BEGIN Dataset records

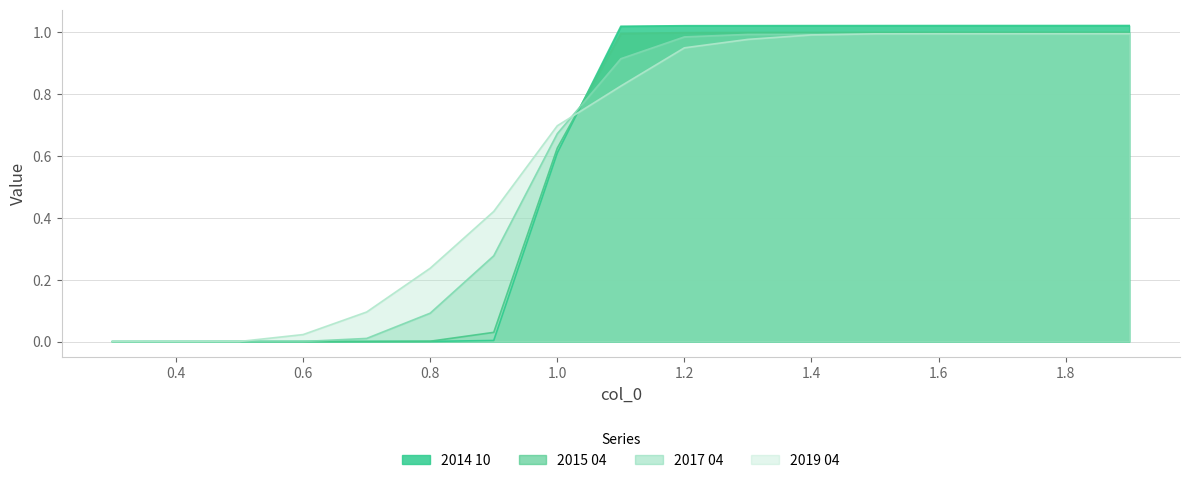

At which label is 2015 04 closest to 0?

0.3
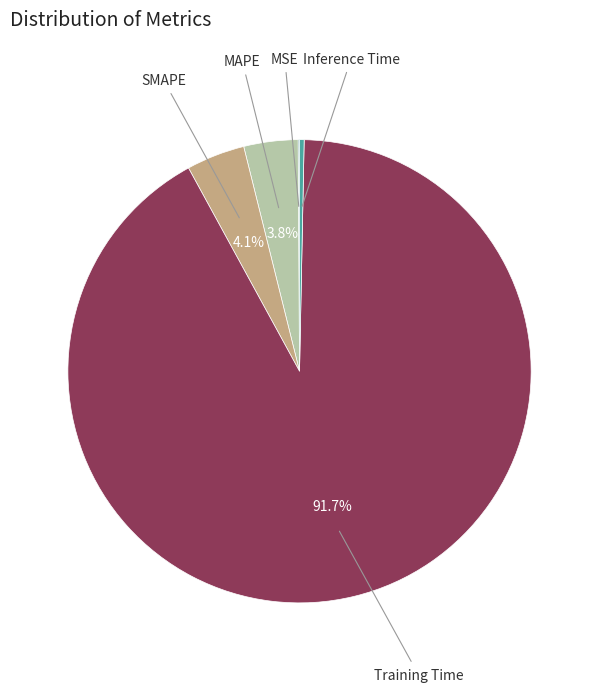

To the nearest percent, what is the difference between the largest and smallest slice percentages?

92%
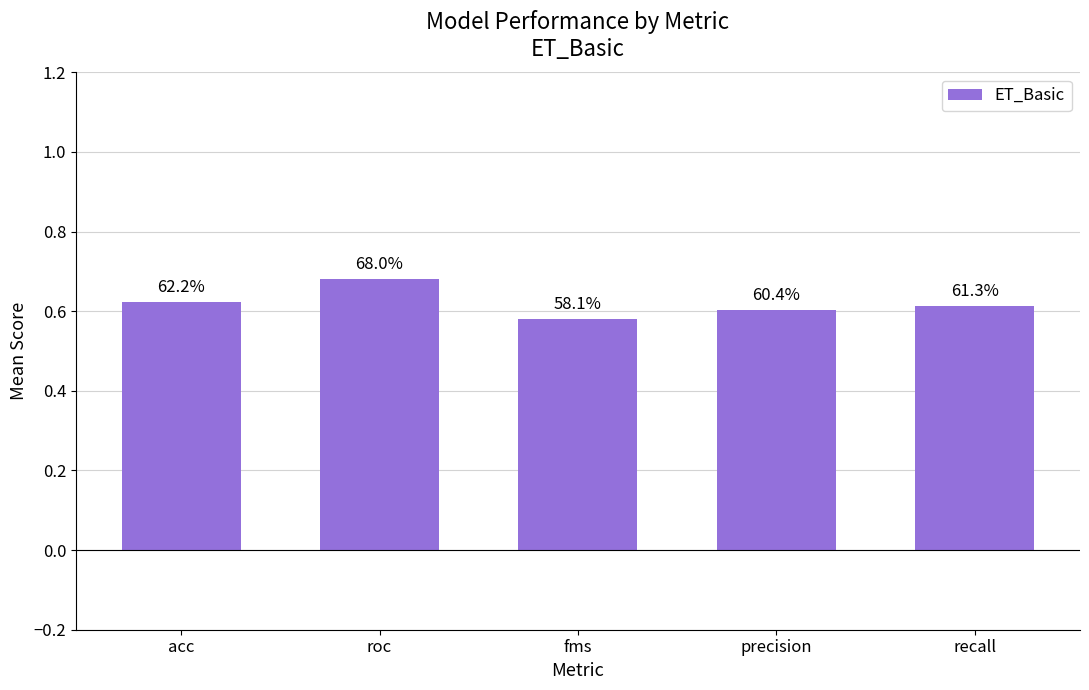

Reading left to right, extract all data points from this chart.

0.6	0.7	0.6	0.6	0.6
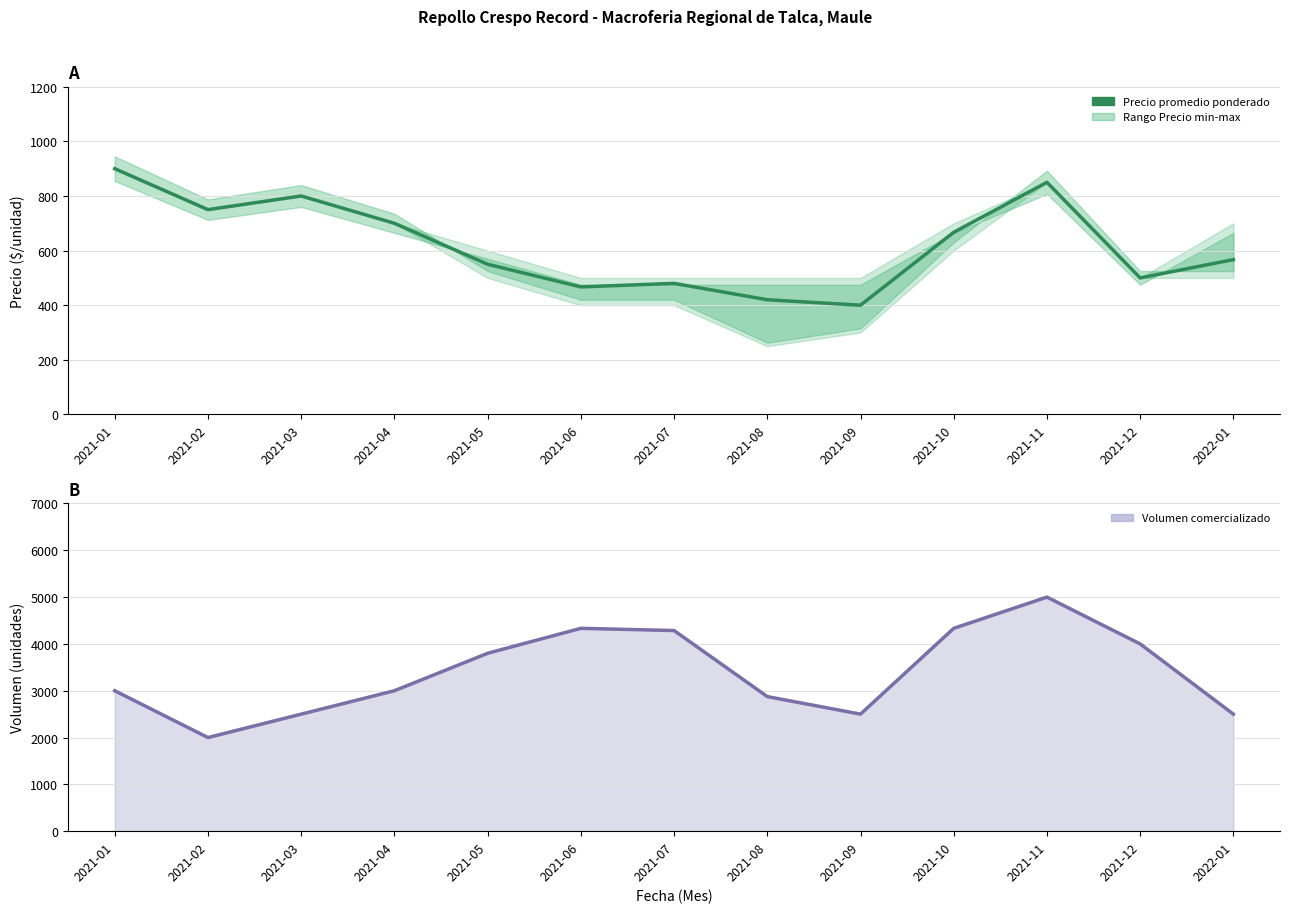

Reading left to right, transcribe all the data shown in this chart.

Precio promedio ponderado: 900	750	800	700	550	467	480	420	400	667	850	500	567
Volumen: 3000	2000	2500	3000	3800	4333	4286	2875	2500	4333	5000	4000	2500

END Dataset records

### [Instructions for the task]
Transcribe the listing above line for line, leaving out the pictures.

### [Reply to the exercise]
At which label is 2015 04 closest to 0?

0.3

To the nearest percent, what is the difference between the largest and smallest slice percentages?

92%

Reading left to right, extract all data points from this chart.

0.6	0.7	0.6	0.6	0.6

Reading left to right, transcribe all the data shown in this chart.

Precio promedio ponderado: 900	750	800	700	550	467	480	420	400	667	850	500	567
Volumen: 3000	2000	2500	3000	3800	4333	4286	2875	2500	4333	5000	4000	2500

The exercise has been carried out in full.